Problems to solve:
a - List the bulleted headings that appear on the Thomas Schütte lot page.
b - On the Thomas Schütte lot page, change "list" to "collection" throughout the passage from "Thomas Schütte - Contemporary" to "lots you follow.", and write out the revised passage.

# START OF Reading passage

Thomas Schütte - Contemporary Art Evening Sale New York Thursday, May 16, 2013 | Phillips

Create your first list.

Select an existing list or create a new list to share and manage lots you follow.

  • Provenance

    Skarstedt Gallery, New York

  • Exhibited

    New York, Skarstedt Gallery, Winter Group Show, January 7 - February 18, 2012

  • Catalogue Essay

    “The things you cannot talk about - these are essential. Some answers can’t be spoken. I believe that material, form and colour have their own language that cannot be translated.”
    THOMAS SCHÜTTE, 1998

    Perhaps no other contemporary sculptor has produced such a wide and varied oeuvre as Thomas Schütte. From his seminal United Enemies series, with its clay grotesques
    wrapped together in fabric to his Große Kopfe (large heads) in ceramic, his creative materiality has led to figures that defy our monumental expectations of sculpture; instead of a tribute to the gods in their image, Schütte has given us creatures both hilarious and sinister, all infinitely relatable to the human condition. Aside from the personality of his figures, however, Schütte has also employed the common tools of sculpture to his manipulative benefit: in his Großer Geist series, the large spirits themselves are cast in enormous stature, but feature qualities that run contradictory to their size. The present lot, Großer Geist, Nr. 9, 1998, is paradigmatic of this paradox, a creature huge in size but great of heart, solid in medium yet liquid its shape-shifting brilliance.

    Schütte’s early work was greatly informed by his training. As a student under Gerhard Richter, Schütte’s university years introduced him to alternative methods of painting, in which illusion and ambiguity deliver a depth charge in meaning as powerful as proper figure portrayal. In terms of sculpture, his first major work featured small-scale architectural models, based in an urban utopian reality, and featuring minimal design properties. Even here, we can view Schütte’s early adoption of the tenets of sculptural simplicity— concentrating attention on the object itself as opposed to any indulgent intricacies. In addition, Schütte’s architectural minimalism, first on display at the exhibition “Westkunst” in Cologne during 1981, shows us a young artist fascinated with monumentalism, his monoliths presented as single objects as opposed to functioning models meant for realization.

# END OF Reading passage
# START OF Extracted data

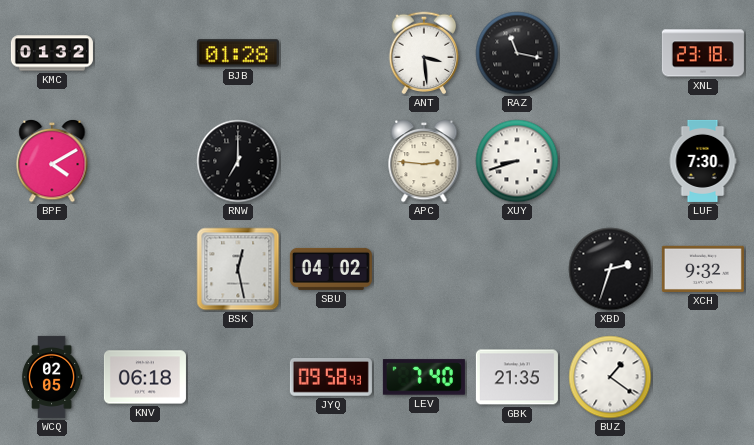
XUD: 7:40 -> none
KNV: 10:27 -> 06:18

# END OF Extracted data
# START OF Extracted data

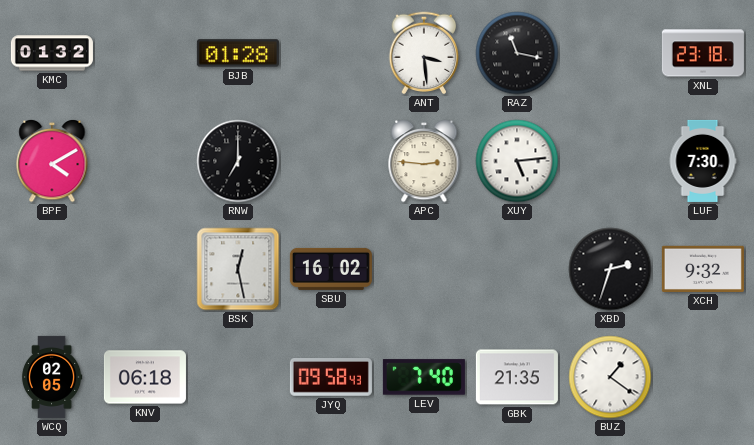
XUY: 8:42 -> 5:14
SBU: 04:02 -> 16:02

# END OF Extracted data

Outputs in order:
a -
Provenance
Exhibited
Catalogue Essay

b -
Thomas Schütte - Contemporary Art Evening Sale New York Thursday, May 16, 2013 | Phillips

Create your first collection.

Select an existing collection or create a new collection to share and manage lots you follow.